Pour 1 gros baba, ou 3/4 pots de minis

3 œufs
60 g. de sucre
150 g. de farine
1 sachet de levure
Un peu de lait

Pour le sirop :
25 cl. d’eau
12.5 cl. de sucre de canne liquide
12.5 cl. de rhum

Préchauffer le four à 180°C (th.6).

Dans un grand saladier, mélanger le sucre et les jaunes d’œufs jusqu’à ce que le mélange blanchisse. Ajouter la farine et la levure. la pâte va être sèche et très compacte. Ajouter du lait, cuillère par cuillère, en remuant bien entre chaque, il ne faut surtout pas que la pâte soit trop molle. On doit juste pouvoir y incorporer gentiment les 3 blancs montés en neige.

Mettre dans un moule beurré et fariné si pas en silicone, et au four pour 20/25 minutes (il doit être légèrement doré sur le dessus).
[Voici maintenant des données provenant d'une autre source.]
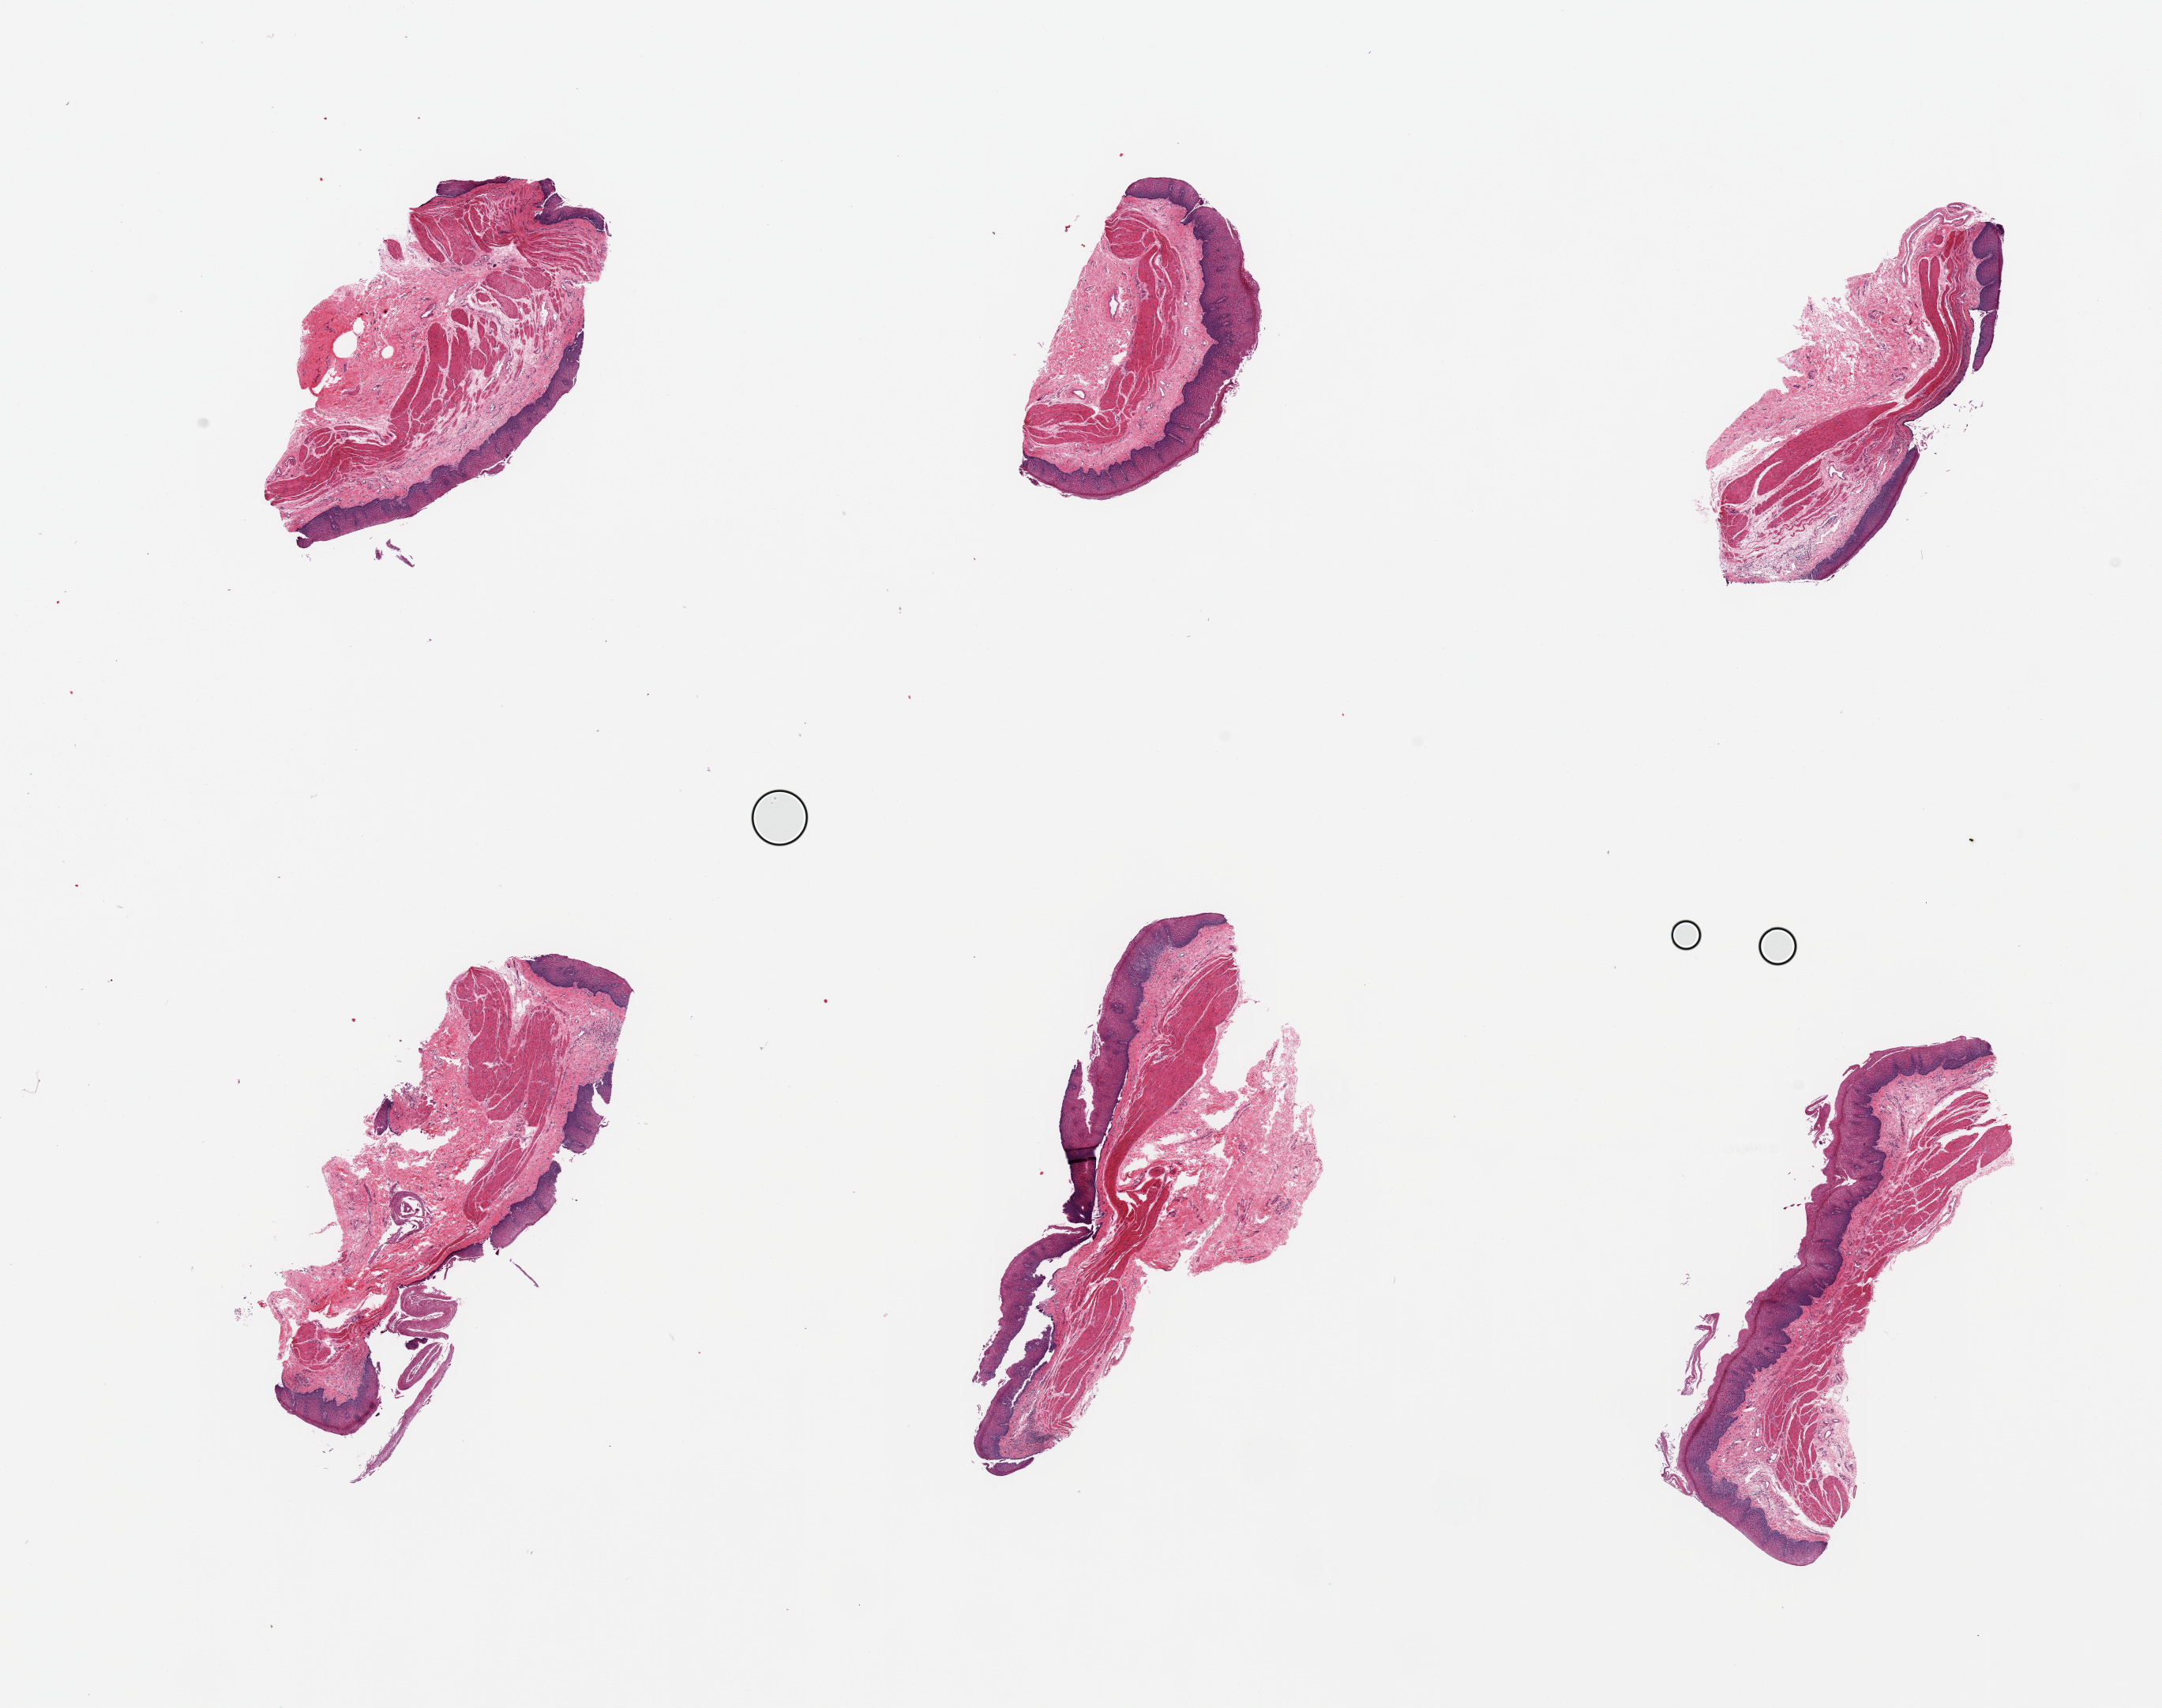
Digitized haematoxylin and eosin-stained section, low-resolution overview of the scanned area, about 21.7 x 17.1 mm (slide scanned at 20x); PAXgene-fixed paraffin-embedded (PFPE) section; target tissue: esophageal mucous membrane; tissue donor sample. Donor: female.
• pathologist's review note for this sample: 6 pieces, squamous mucosa up to ~0.5mm, ~20-30% thickness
Le sirop est sévèrement dosé en rhum, c’est voulu et farpaitement assumé, c’est pas des babas pour repas de l’école !!

Ça faisait des années que j’achetais des pots de minis-babas à môman, qui est fan, je voulais essayer d’en faire « maison ». Pour la présentation, j’ai chopé un moule en silicone de minis-dômes pour faire de petites boules, et grâce à une recette très facile, transmise par des moyens ancestraux (sur un post-it, par une collègue ), c’est chose faite !! Pour les minis, donc, et la mise en bocaux, il faut au moins tripler la dose de sirop. Dans des pots bien propres, mettre les babas jusqu’aux 3/4 du pot, recouvrir de sirop, attendre 20/30 minutes, et remettre du sirop, car les babas, en l’absorbant, gonflent et laissent ceux du dessus au sec. Les pauvres.

Je précise « recette facile », car dans la recette classique, il faut de la levure de boulanger, des temps de levées, etc. Pas ma came. On est fâgnâsse, ici, non mais !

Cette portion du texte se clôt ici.